Notes on PERL

This webpage is a result of my disappointment at just how little material for beginner-intermediate level PERL scripting is available online.

Table of Contents

Contributing

If I've made a mistake somewhere, or haven't covered something that you think should be covered, please mail me about it.

Contributors:

Why use PERL?

When you need to write a program in a hurry. When it doesn't have to be super-efficient. When it involves a lot of text-matching.
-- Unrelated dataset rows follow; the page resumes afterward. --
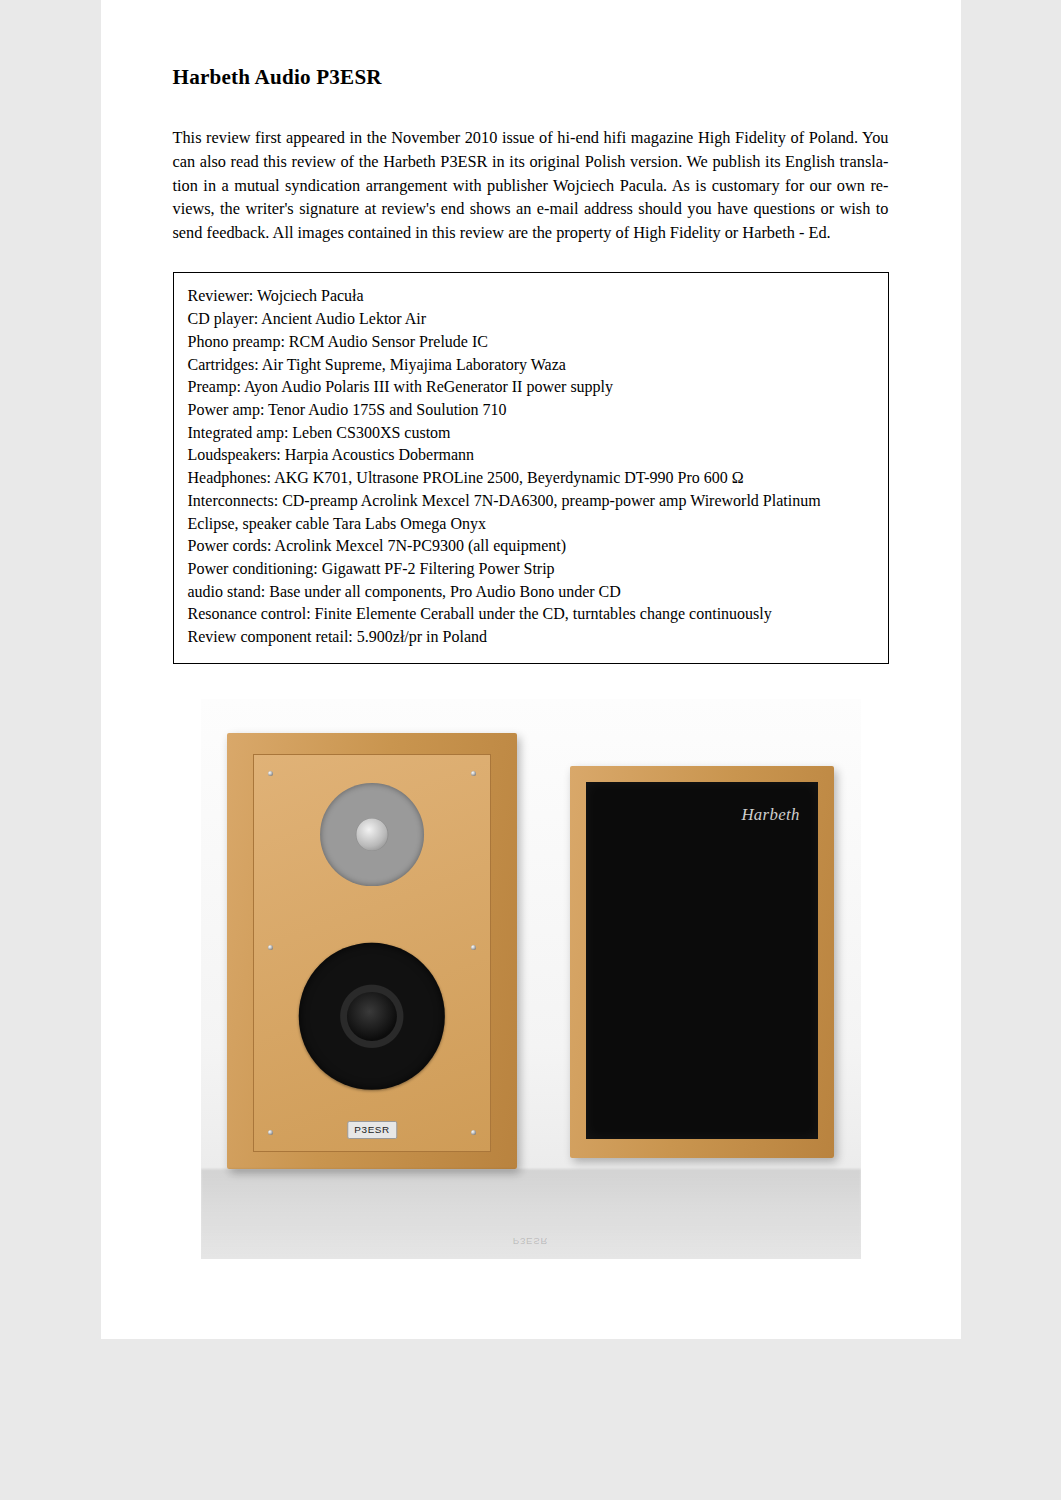Harbeth Audio P3ESR
This review first appeared in the November 2010 issue of hi-end hifi magazine High Fidelity of Poland. You can also read this review of the Harbeth P3ESR in its original Polish version. We publish its English translation in a mutual syndication arrangement with publisher Wojciech Pacula. As is customary for our own reviews, the writer's signature at review's end shows an e-mail address should you have questions or wish to send feedback. All images contained in this review are the property of High Fidelity or Harbeth - Ed.
Reviewer: Wojciech Pacuła
CD player: Ancient Audio Lektor Air
Phono preamp: RCM Audio Sensor Prelude IC
Cartridges: Air Tight Supreme, Miyajima Laboratory Waza
Preamp: Ayon Audio Polaris III with ReGenerator II power supply
Power amp: Tenor Audio 175S and Soulution 710
Integrated amp: Leben CS300XS custom
Loudspeakers: Harpia Acoustics Dobermann
Headphones: AKG K701, Ultrasone PROLine 2500, Beyerdynamic DT-990 Pro 600 Ω
Interconnects: CD-preamp Acrolink Mexcel 7N-DA6300, preamp-power amp Wireworld Platinum Eclipse, speaker cable Tara Labs Omega Onyx
Power cords: Acrolink Mexcel 7N-PC9300 (all equipment)
Power conditioning: Gigawatt PF-2 Filtering Power Strip
audio stand: Base under all components, Pro Audio Bono under CD
Resonance control: Finite Elemente Ceraball under the CD, turntables change continuously
Review component retail: 5.900zł/pr in Poland
P3ESR
Harbeth
P3ESR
PERL is great for small housekeeping tools, cron jobs, and generally automating things on the commandline. A five-line PERL script could take over a hundred lines of code to write in C with the same level of error-checking and robustness.

PERL under Windows

As far as I'm aware, there are two major PERL distributions for Windows: Cygwin PERL and ActiveState PERL. I haven't used either extensively.

Hello world

Pull up a text editor and paste the following code into a file:

#!/usr/bin/perl

print "Hello world!\n";

You'll probably want to make the file executable. (chmod +x) Also, PERL might live in a different directory on your system, so you might want to change the top line to point to a valid PERL interpreter on your system. Most flavours of Linux and BSD put it in /usr/bin.

# vi hello.pl
# chmod +x hello.pl
# ./hello.pl
Hello world!
#

Variables

In PERL, a scalar variable is denoted by a $. Arrays use @ and hashes use %. (More on hashes) Variables don't have to be declared before you can use them.

$a = "moo";

However, if you "use strict;" you do have to declare variables. (Why you would want to "use strict;") You can do this with the "my" keyword:

use strict;
my $a = "moo";

Variables are typeless so strings (text) and numbers are interchangeable.

$a = 2;
$b = "4";
$c = $a + $b;  # 6

String concatenation

To join strings, use the dot (.) operator, not the plus operator. Plus is only used to add numerical values.

$a = "Hello";
$b = "world";
$c = $a.", ".$b;  # "Hello, world"

You can put a variable name into a string literal and PERL will expand it for you:

$a = "Hello";
$b = "world";
$c = "$a, $b";  # "Hello, world"

You can suppress this behaviour by escaping (prefixing with a backslash) the dollar sign:

$a = "\$a, \$b";  # "$a, $b"

When using expansion in a string literal, you sometimes need to protect the variable name (using braces) from the rest of the string:

$a = "He";
$b = "$allo!";    # "!"
$c = "${a}llo!";  # "Hello!"

Counting occurrences of a character in a string

$string = "aXbXXcX";
$count = ($string =~ tr/X//);  # 4

The regex above does not modify $string.

Hashes

A hash (denoted with a %) is like an array, but it can take arbitrary (not necessarily numerical) indices. When referring to a hash, use %. When referring to an element of a hash, use $. i.e.:

my %hash;
$hash{"cow"} = "moo";
$hash{"dog"} = "woof";
print "$hash{cow}\n";  # moo

In the above example, "cow" and "dog" are the keys of the hash, and "moo" and "woof" are the values associated with them. Alternative way to initialise the same hash:

my %hash = ("cow"=>"moo", "dog"=>"woof");
print "$hash{cow}\n";  # moo

Adding to a hash:

$hash{"newkey"} = "newvalue";

Deleting from a hash:

delete $hash{"somekey"};

Heads up, PHPers! In PERL, to access a hash you must use braces{ }, not square brackets[ ]. Only arrays are indexed using square brackets.

Enforcing good habits

If you make a typo in a variable name, PERL won't complain - it will treat the typo as a different, most likely undefined, variable. i.e.:

#!/usr/bin/perl

$msg = "Hello world!\n";
print $mesg;              # prints nothing

By putting "use strict;" at the top of your PERL script, PERL will demand that you declare all variables prior to using them and this will help you catch errors like mis-spelled variable names:

#!/usr/bin/perl
use strict;

my $msg = "Hello world!\n";  # declare using 'my'
print $mesg;
# ./hello2.pl
Global symbol "$mesg" requires explicit package name at hello2.pl line 5.
Execution of hello2.pl aborted due to compilation errors.
#

Reading a file into an array

Each line in the file will become a separate element in the array. The newline present at the end of every line will be retained.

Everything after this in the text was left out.